You say your policy is generally to wait until a place has been open two months before reviewing, but you excuse this policy “for reasons listed below” — but your reasons just seem so fickle. Blueberries rolling on the plate? Salad in a bread bowl? I was expecting far greater atrocities than this.
Yes, Chris could have and really should have said something at the time, have you considered he felt sorry for them and did not want to deflate them? He didnt kiss their asses unlike the rest of the douchebag “foodie” critics in the room? Good for you Onstad for being honest. As for the rest of you I would bet most of you are the typical passive aggresive portlander’s and would not have said shit
Right or wrong, it’s an interesting read at the very least! Thanks, Onstad!
Graham: I started going to Ten 01’s happy hour after the initial press blitzkrieg. Like a year later. The food was pretty damn good, and I’m sort of amazed it couldn’t make it at that location. Unless you really honestly can be done in immediately by an early review like this one, and in a town as restaurant-heavy as this one is, maybe you can.
It seems to me that if you invite a member of the press to your press preview dinner, you ought to assume that they might write about it. In the press. Why shouldn’t they? Is a restaurant critic’s first loyalty to the restaurant? or to readers?
On the other hand, Chris, although I enjoyed this, I don’t know why you bothered (going, and also writing about it).
As is par for the course, everyone is slightly wrong here. The only parsing we need to accomplish really, is who is expecting you to exchange dollar bills for their mistakes. I regularly question the ambient IQ around these parts, but even this crowd can see where I am going here.
Sure, if Chris wanted to be confrontational( I certainly wish people in general in this town would start doing more of) he would have told the manager the myriad of flaws. What is to be gained by that in the moment? Really? Trust me I have stood there and had a guest tell me every tiny flaw to their meal. It’s uncomfortable and largely aimed at getting the bill comped. How much freer could this free meal have gotten?
As an Employee of The Merc, charged with reviewing restaurants, I would say Chris did exactly what was/is asked of him. A Critics duty is to the reader, not the restaurant.

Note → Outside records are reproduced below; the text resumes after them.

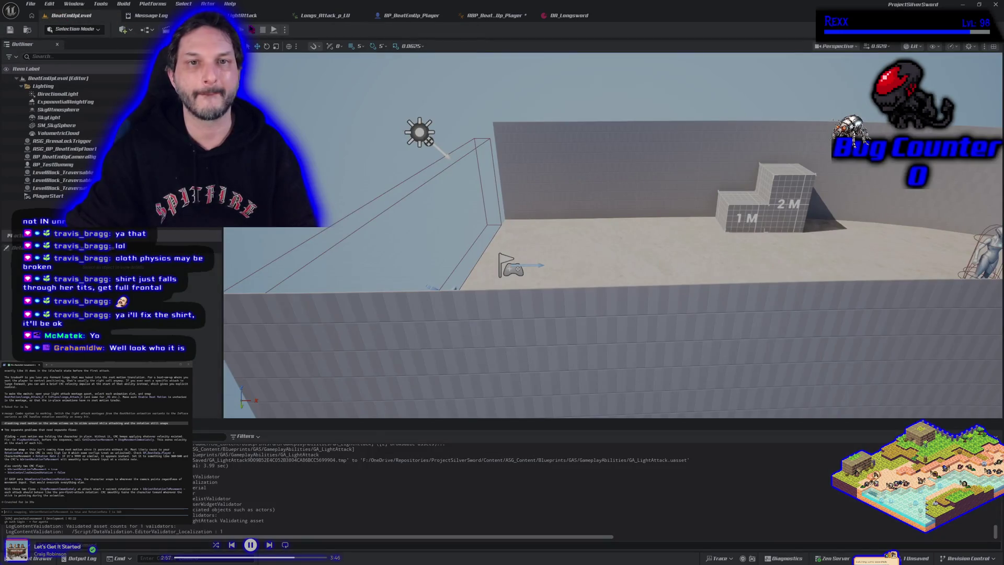
key(alt+p)
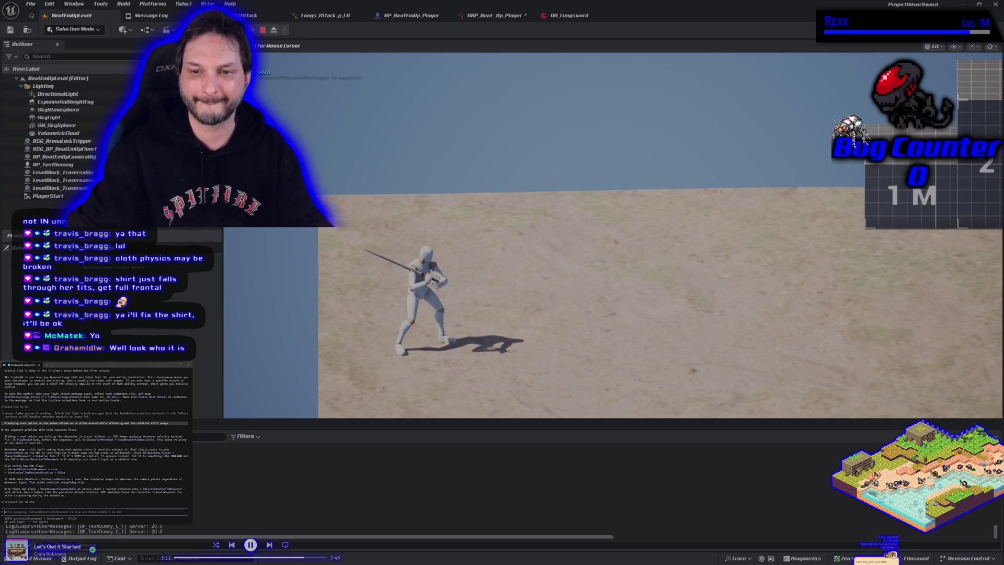
key(Escape)
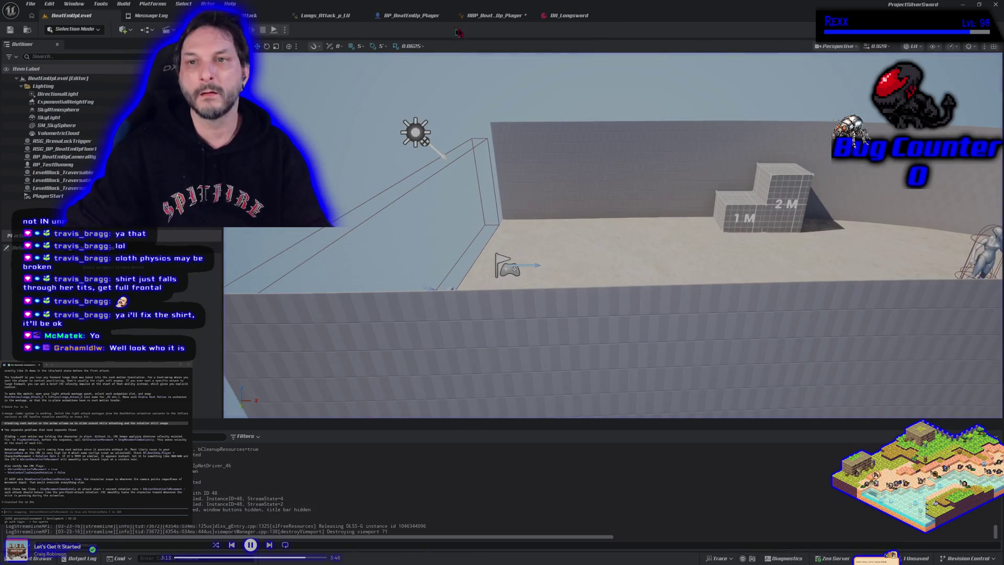
click(494, 15)
mouse_move(467, 283)
mouse_down()
mouse_move(534, 287)
mouse_move(513, 281)
mouse_up()
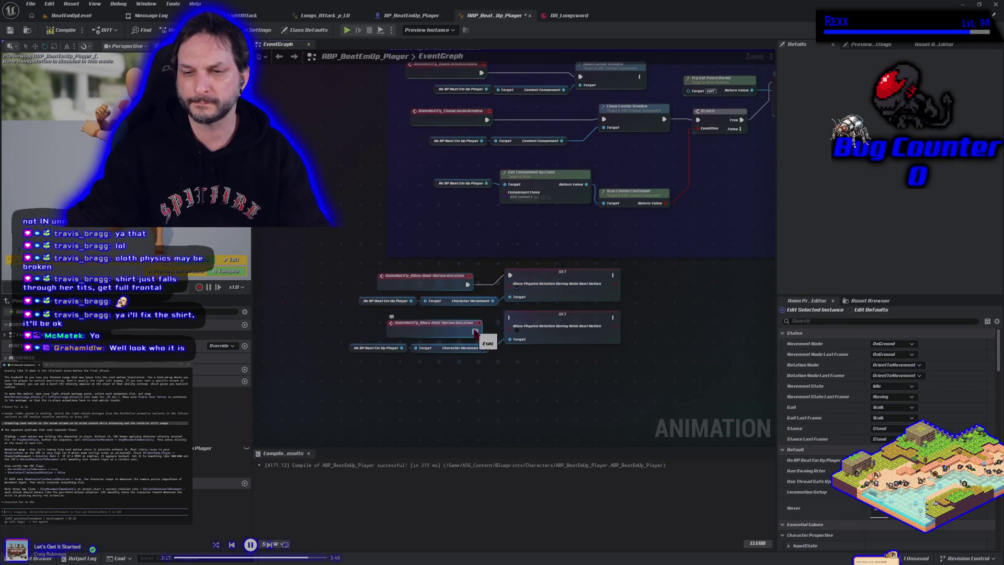
Wire the AnimNotify Block Root Motion Rotation event to the lower SET node.
mouse_move(476, 332)
mouse_down()
mouse_move(522, 334)
mouse_move(510, 318)
mouse_up()
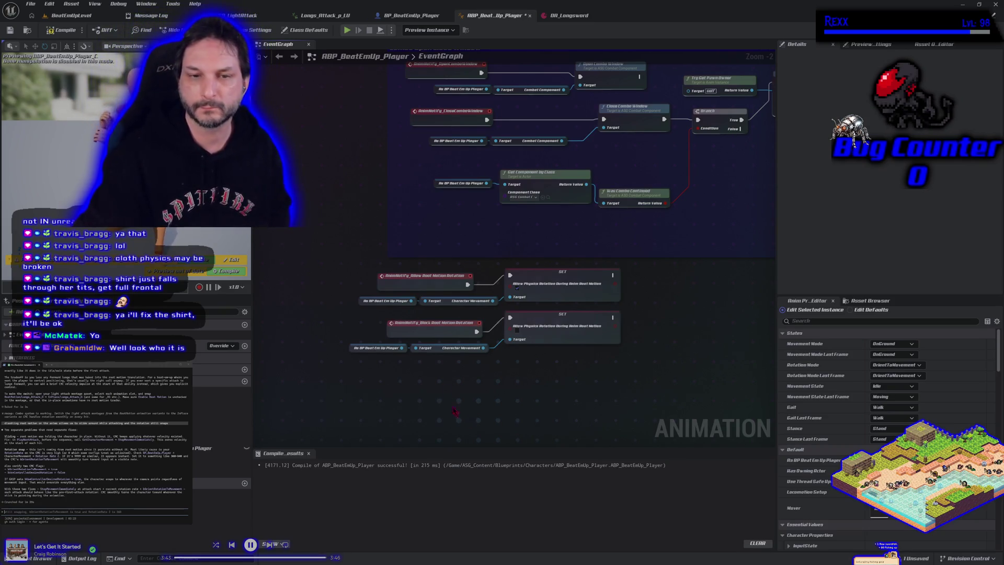
click(399, 21)
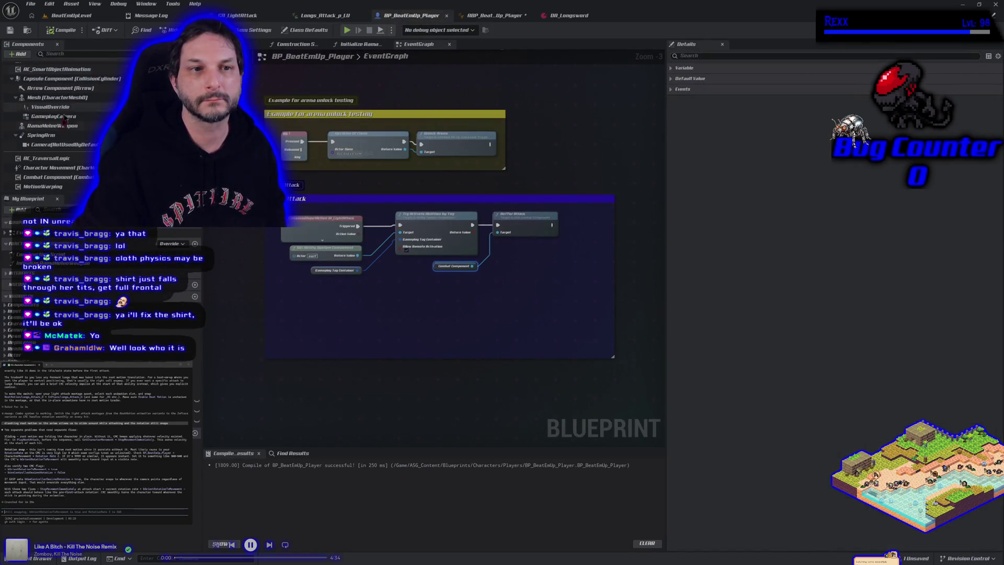
Uncheck Use Controller Desired Rotation on Character Movement, compile, and start a play test.
scroll(65, 164, up, 2)
drag(65, 164, 68, 135)
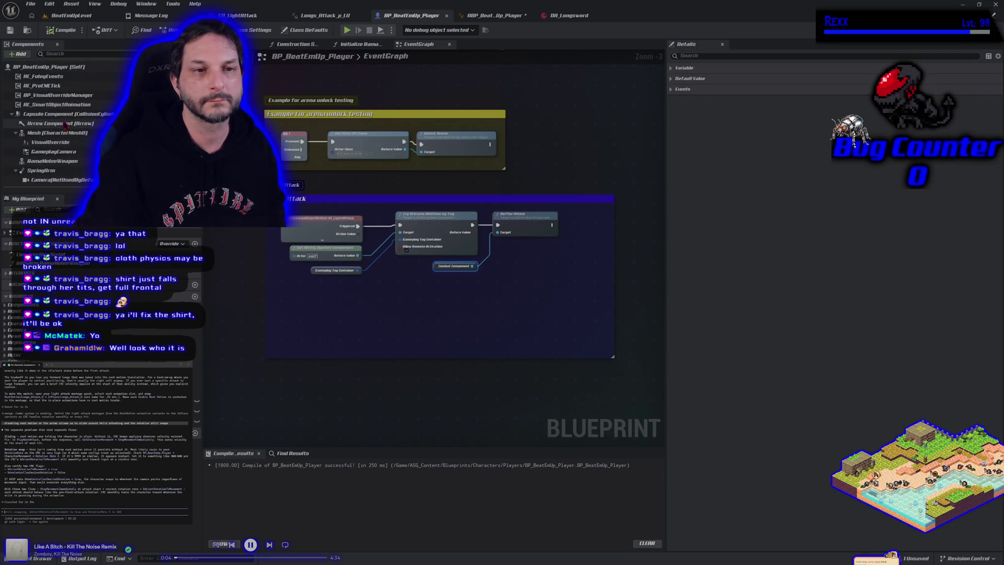
scroll(70, 133, down, 2)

As to the food described herein……LOL. Now that we have decided that a restaurant zero people that read the Merc would ever contemplate going to sucks, perhaps we can get back to OMGing over the latest sandwich shop that opened with a pork belly banh mi for $9 and Fernet on tap(revolutionary!!)
My first instinct is to say, “too soon.”
But then I look at the menu and see they are going for “Upscale Resort in Phoenix” and I realize even if it did get better, it will never be good.
I can’t wait for Portland to finally embrace dining that is both strikingly beautiful and strikingly delicious. Misfires like this set our whole city back.
Yeah, for as many times as we might kill off a place with potential more abruptly than we might, there’s still lots of them out there that are serving up bullshit food at ridiculous prices, and no one says a damn thing. Again, in a town with this many choices, why would anyone bother with expensive mediocrity?
It’s called the Pearl District. Lots of money, little taste.
This shouldn’t surprise you. The owner, partner, management (can’t recall) is from Portland Prime. The food at Portland Prime is very average. I’ve purchased a couple of the Groupons for Portland Prime and it’s not worth eating there at 1/2 price.
I should add, every place I can think of to have a steak is better than Portland Prime.